If you know me, you know that I'm a prideful guy--probably to a fault. I feel like I do a lot of things well, but at the same time, I'm not necessarily the best when it comes to internalizing group dynamics or buying into what I think of as the bullshit part of... well, anything. And truth is, living like that is not doing me any favors.
As an example, I hate that Lee Greenwood song that they always play at West Point to fire up the cadets. I HATE it. I mean, I liked it fine before I got to the Academy, but once I was there, and I realized that they were trying to use it to brainwash me and the rest of my classmates, well, at that point it was all over for me and Mr. Greenwood. Some primitive part of my brain locked out, inherently resisting the efforts of others to artificially impose their way of thinking onto me. I'm telling you, it was a visceral reaction. This was not conscious thought; this was something inherent in my DNA that was telling me, "You cannot conform. You must resist."
This was not an attitude that was conducive to life at the Academy. I could pass all the tests, win all my races, and keep myself on the Dean's List, but I could never quite figure out how to be the cadet that they wanted me to be deep down inside, and it held me back in real, concrete ways. It's not that I didn't want to. It's just that I couldn't, that even now as I look back on it, I'm still not sure what I would change about myself in order to have been more successful, I only know that whatever it was, it wasn't a lack of ability that was holding me back, it was something else. But it was real.

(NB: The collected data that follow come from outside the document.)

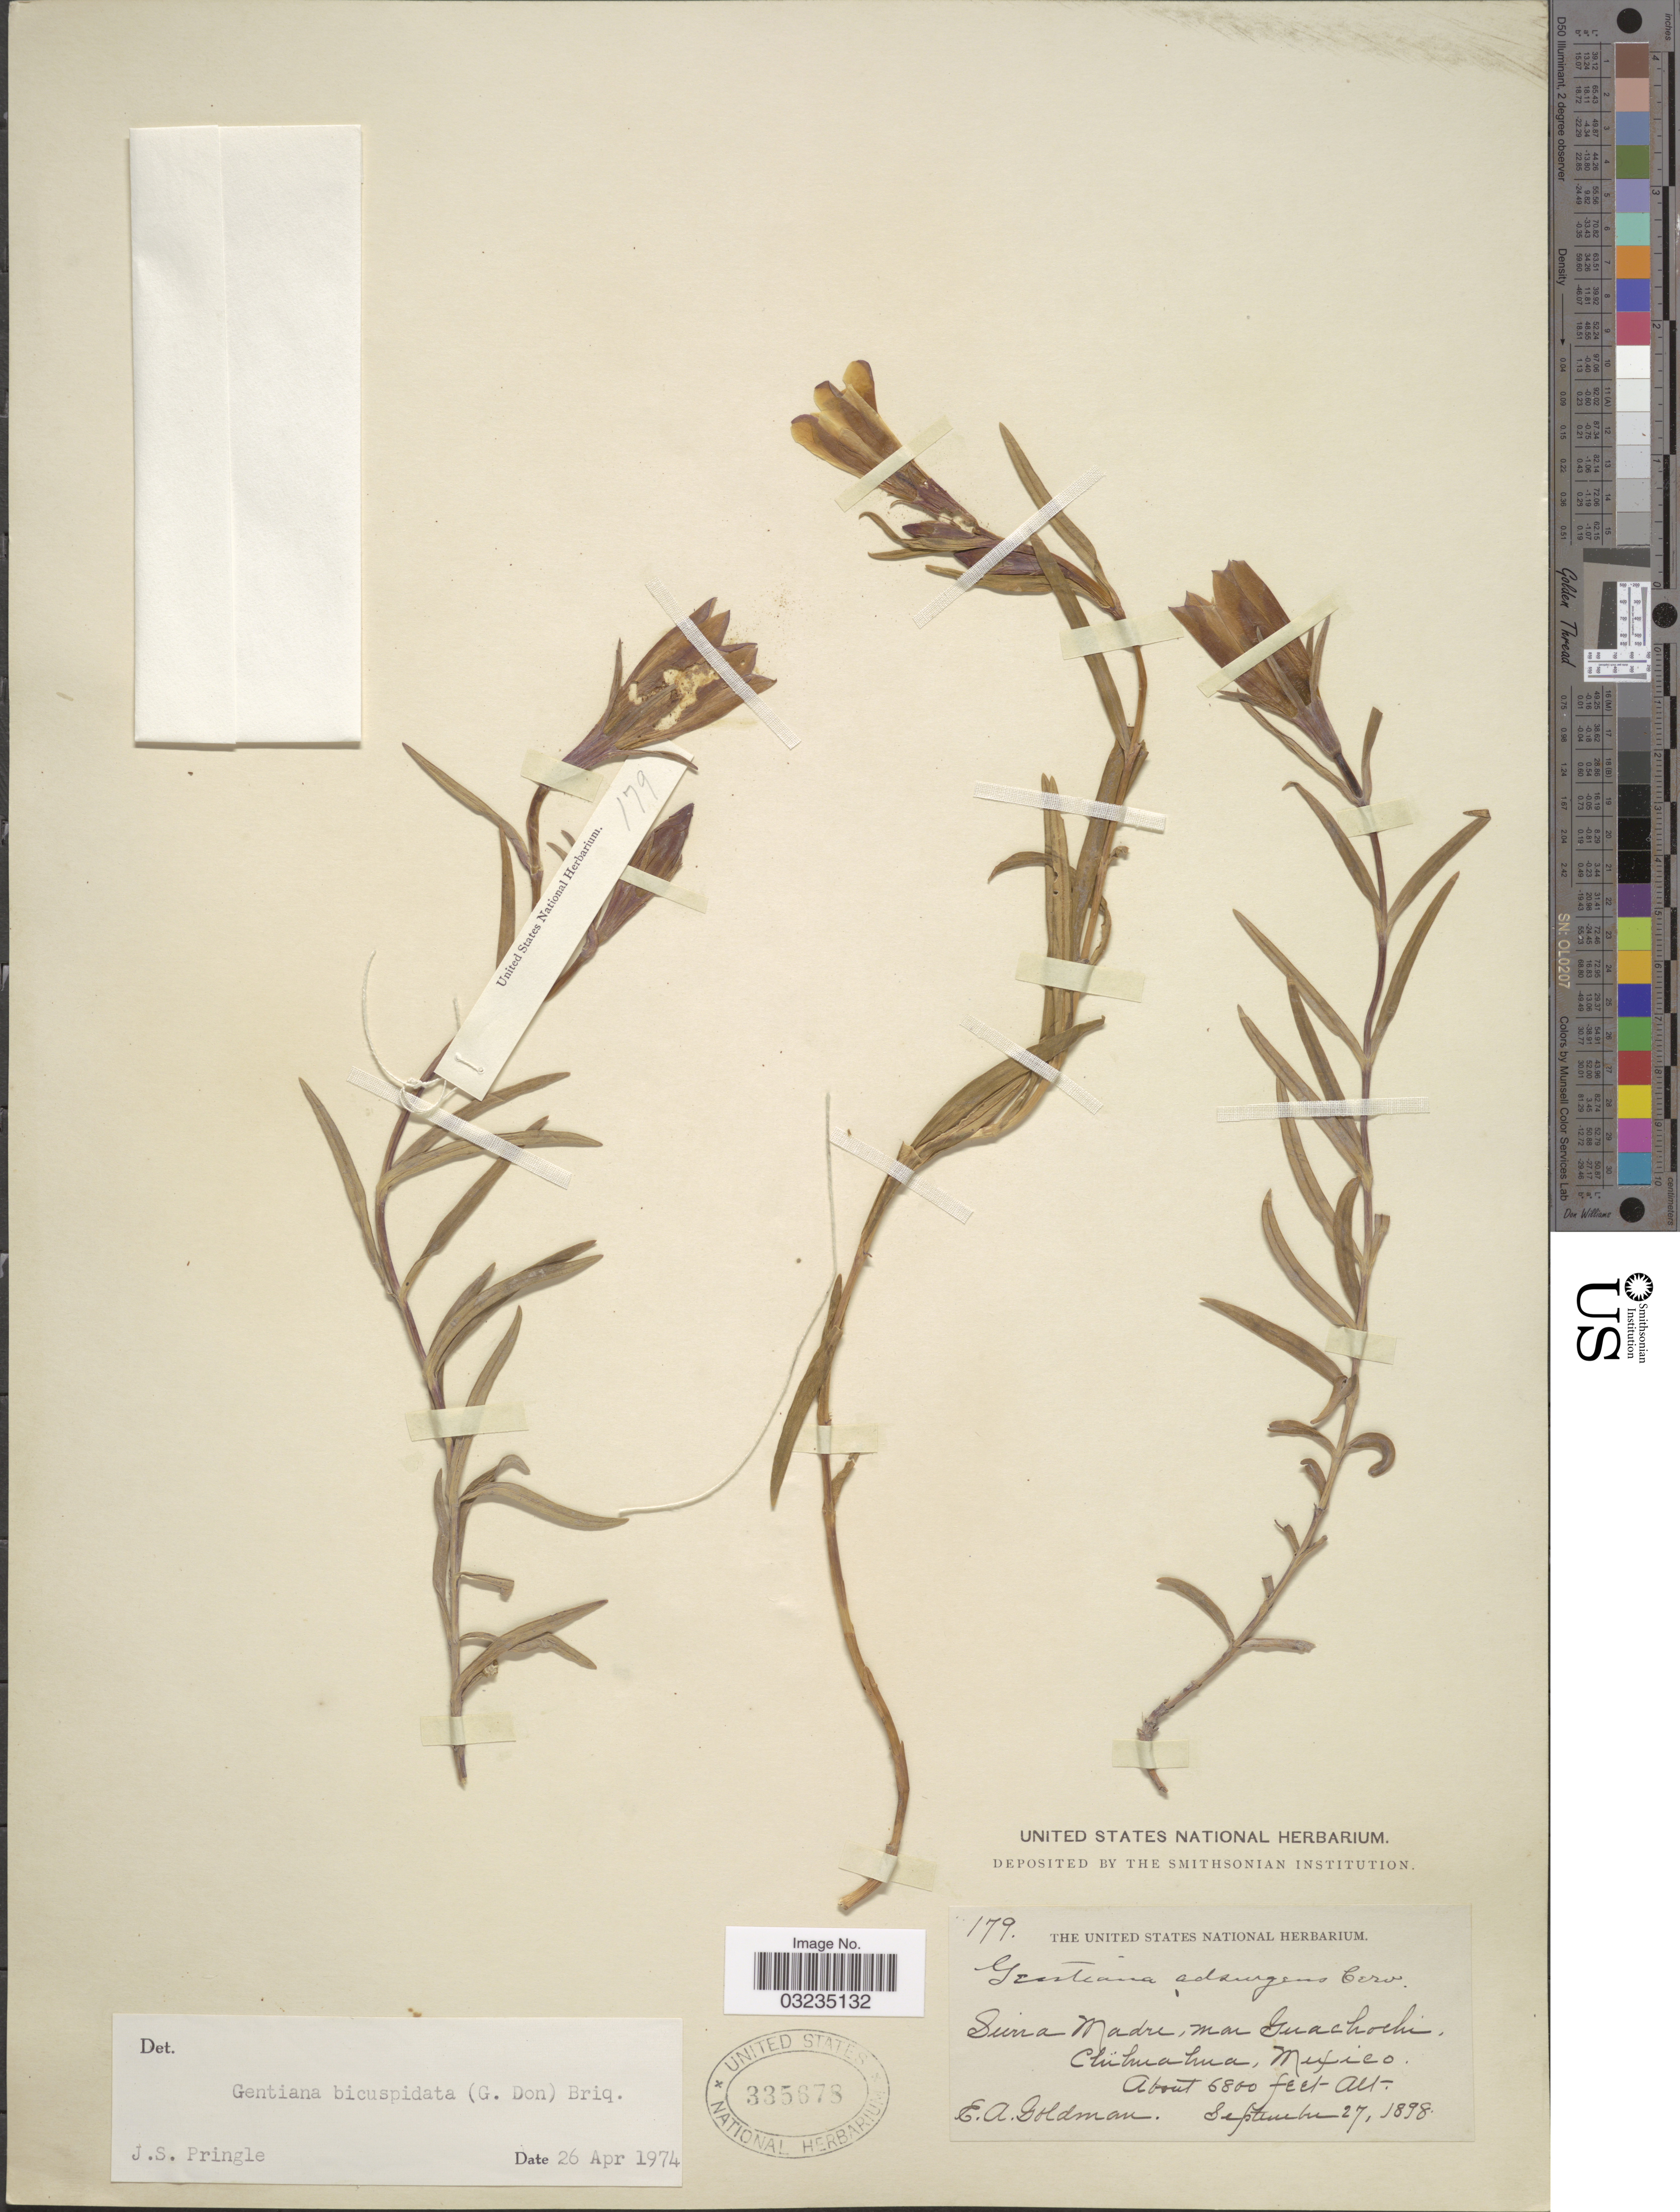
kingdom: Plantae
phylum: Tracheophyta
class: Magnoliopsida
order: Gentianales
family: Gentianaceae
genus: Gentiana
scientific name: Gentiana bicuspidata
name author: (G. Don) Briq.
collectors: E. A. Goldman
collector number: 179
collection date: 1898-09-27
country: Mexico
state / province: Chihuahua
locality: Sierra Madre, near Guachochi, Chihuahua.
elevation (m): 2073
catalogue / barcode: US 335678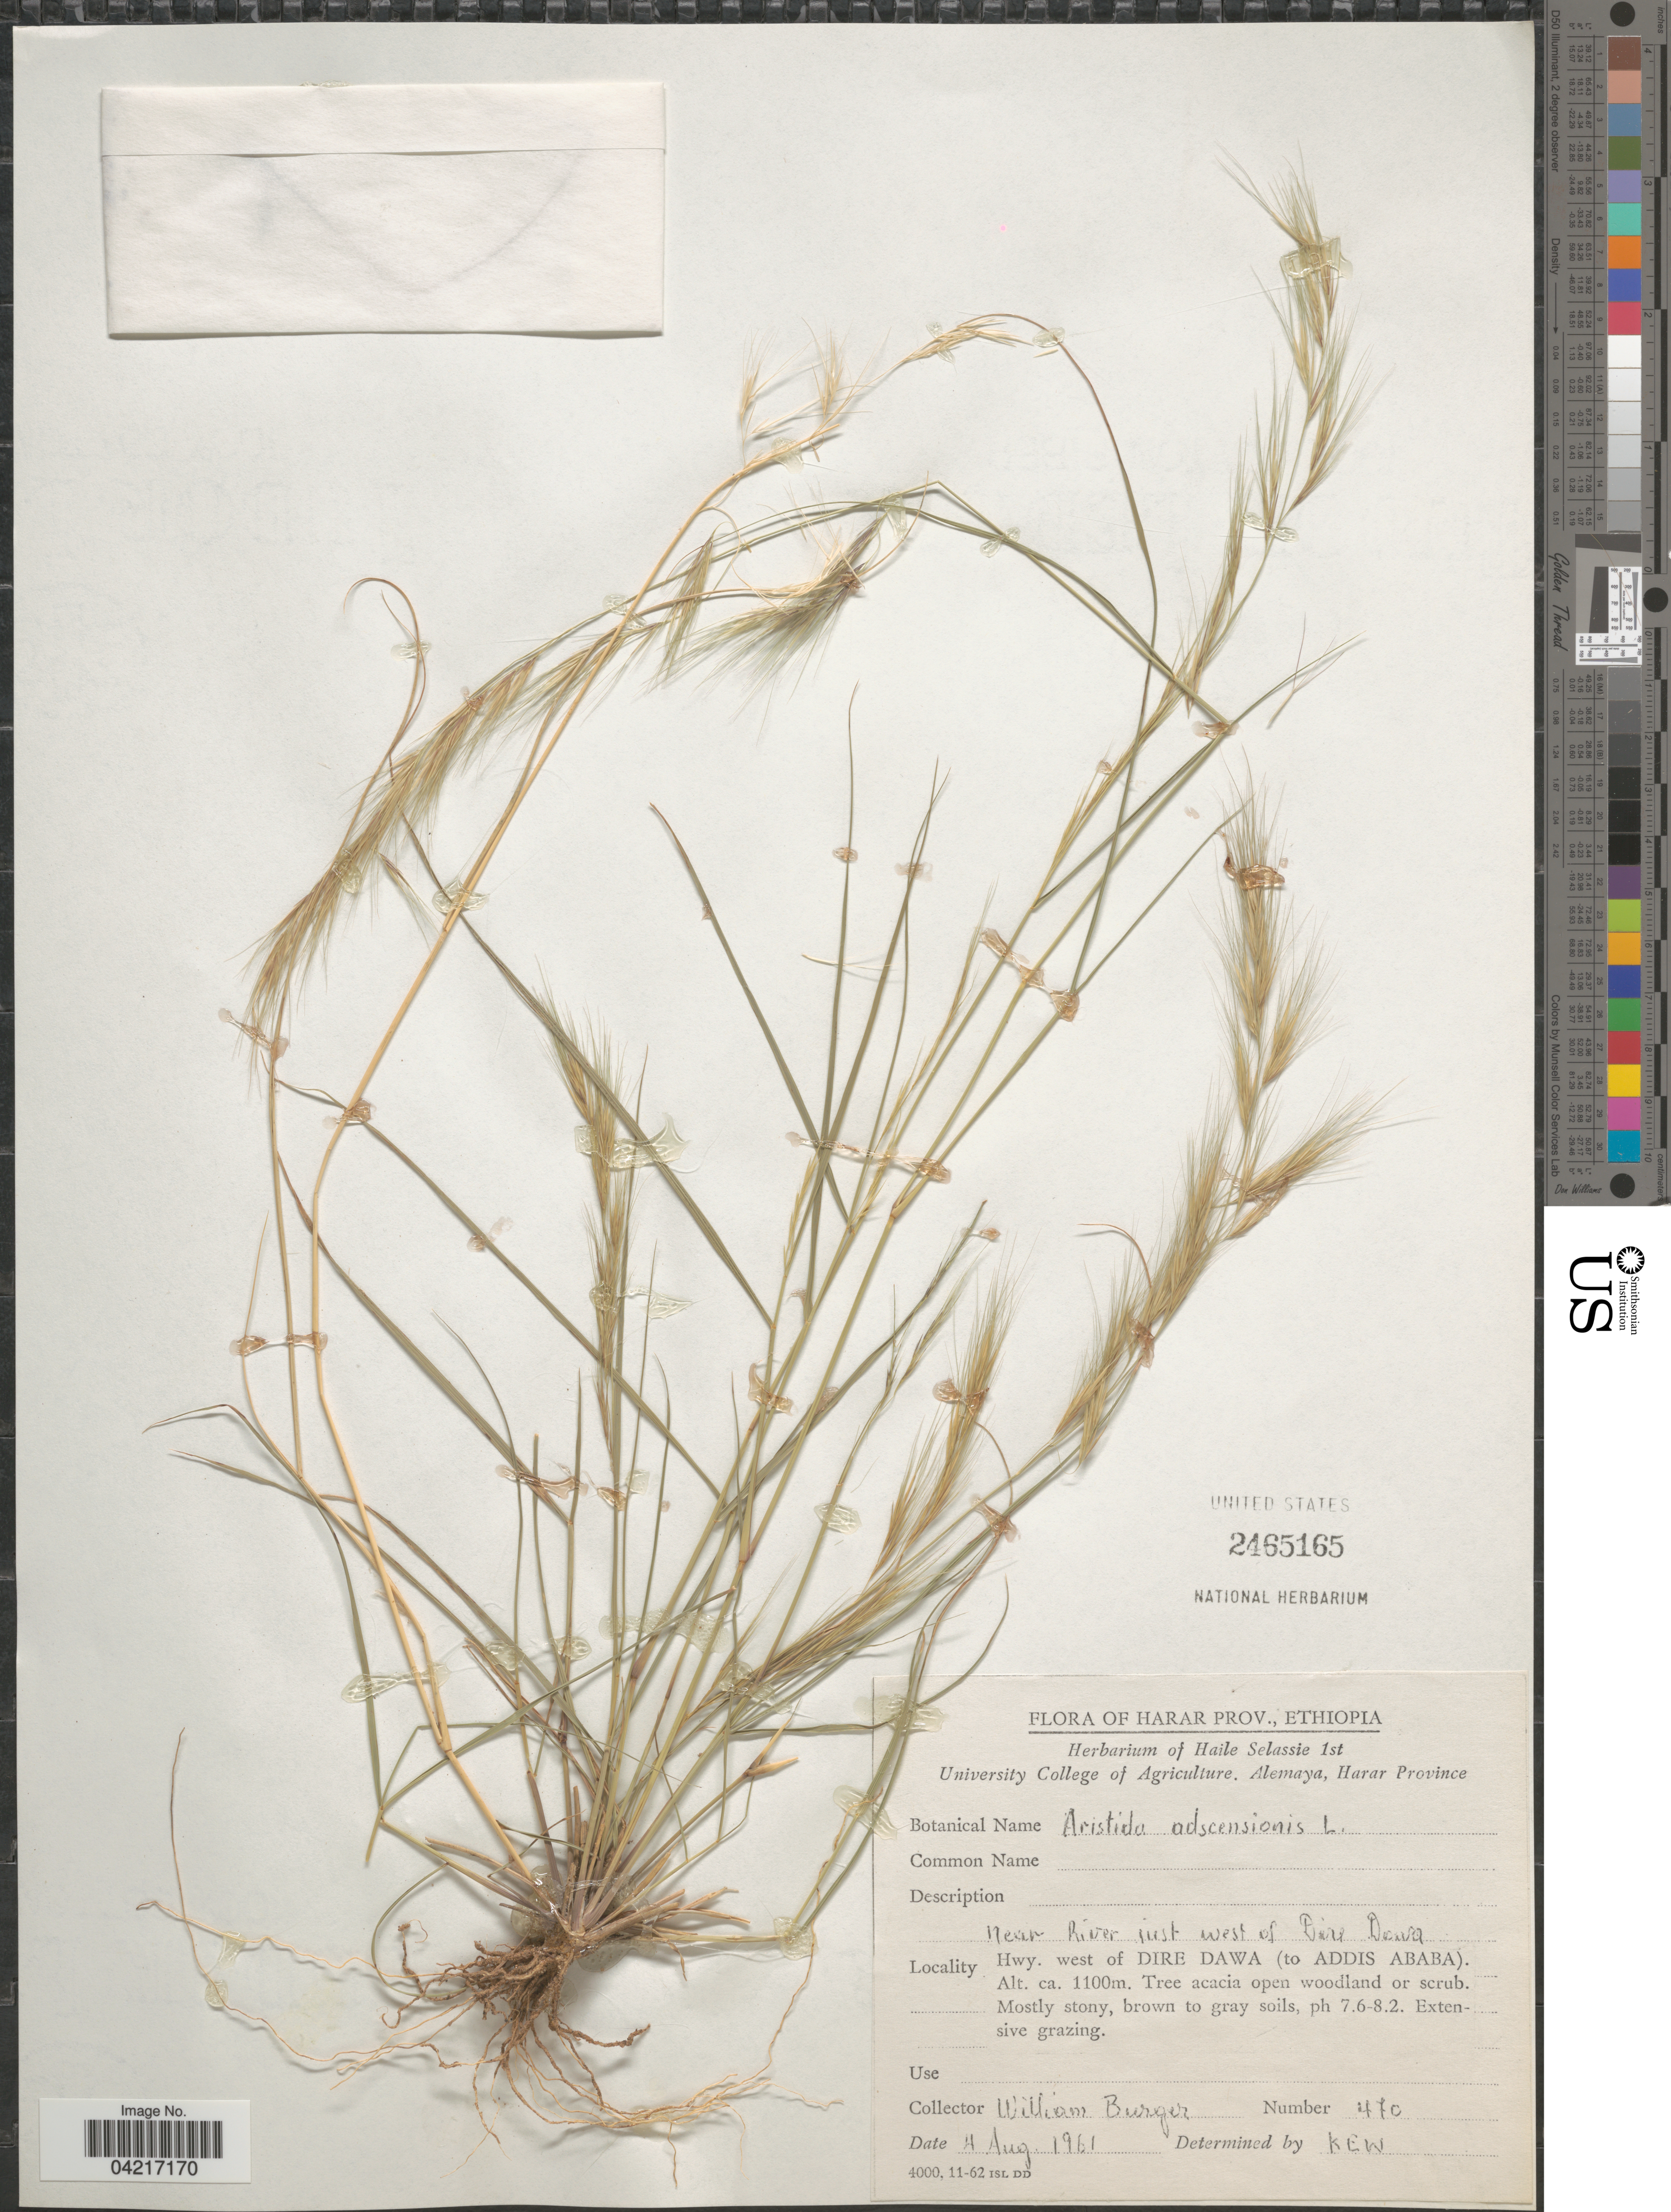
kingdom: Plantae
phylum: Tracheophyta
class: Liliopsida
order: Poales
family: Poaceae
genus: Aristida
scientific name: Aristida adscensionis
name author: L.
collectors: W. Burger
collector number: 470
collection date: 1961-08-04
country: Ethiopia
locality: Harar Prov. Near River just west of Dire Dawa. Hwy. west of Dire Dawa (to Addis Ababa).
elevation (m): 1100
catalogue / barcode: US 2465165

In the Army, life was a little better. I think there was more room for individual thought, I got to publish a couple of times, and in any event, my perception of it was that the Army cared a lot more about what you got done than they did about what you necessarily thought or believed. At the same time, though, I also think I would have had a better career in the Army if I could have been a little more "Rah rah, yay Army." As it was, I was a decent officer who could get things done, but y'know, I didn't particularly want to be there, and I don't blame my Battalion Commander for picking another guy, a guy who did want to be there, to lead the Scout Platoon. Ultimately, that isn't why I left the Army, but I'm just saying, I could have been a better officer. I think I had all of the tools that I needed.
Well, if you've ever wondered why I do this, today offers a perfect explanation. Having written about my tendency towards self-sabotage, I now feel a little better about it. Not like I've learned a lesson or anything; I don't think that I'm now gonna be able to turn my life around or whatever. But I do feel a little more at peace with who I am, and ultimately, I don't know what other choice there is besides finding some peace and making the best of whatever situation we find ourselves in.
Anyway, my point is that while I'd like to think that there's something here, that I'm writing reasonably well, and that my writing is keeping folks entertained, the truth is that writing is a lonely enterprise. Reality is that if you're gonna write, you can't do it for anyone but yourself.
I've been covering the election, so I suppose I ought to talk a little bit about the debate. So first, full disclosure: I didn't watch the debates at all. What I know is what I read in the news and what I heard on NPR, and all of that said that Mitt Romney won, and the President lost. Which is cool. I mean, the nihilist in me is dying for an Electoral College tie. I realize that outcome would almost certainly put Romney in the White House, but honestly, it would be worth it. Just seeing all that wailing and gnashing of teeth would justify an awful lot--at least for me.
Beyond that simple desire for chaos, however, I've got to admit that my favorite exchange of the night went to Romney. In talking about the budget and Romney's lack of specifics, Romney rejoined by saying (paraphrased), "Of course I haven't given specifics. I learned when I was governor that if you lay out specifics too soon, it's hard to get things done because you don't leave yourself any room for compromise and shifting positions."
Fair point. Especially on the budget.
Romney's basic problem is still, I think, that he's been so far all over the map in terms of his positions over the course of his career that it's fair at this point to assume that he'll say or do anything in order to win this election. The problem is that that may well be true of Obama also, which leads me to my simple desire for electoral chaos.
I just noticed that Comixology is offering a bunch of free Nancy Drew comics on its web site.
|It's free! You can't beat free!|
I'm really only mentioning this because I feel like I need a picture somewhere in this article, but I still downloaded one of the issues for my daughters. My eldest, Hannah, really likes mysteries while my youngest, Emma, likes comics. So here's hoping Ms. Drew is a winner in the Head Household.
That's all I've got. Have a good weekend.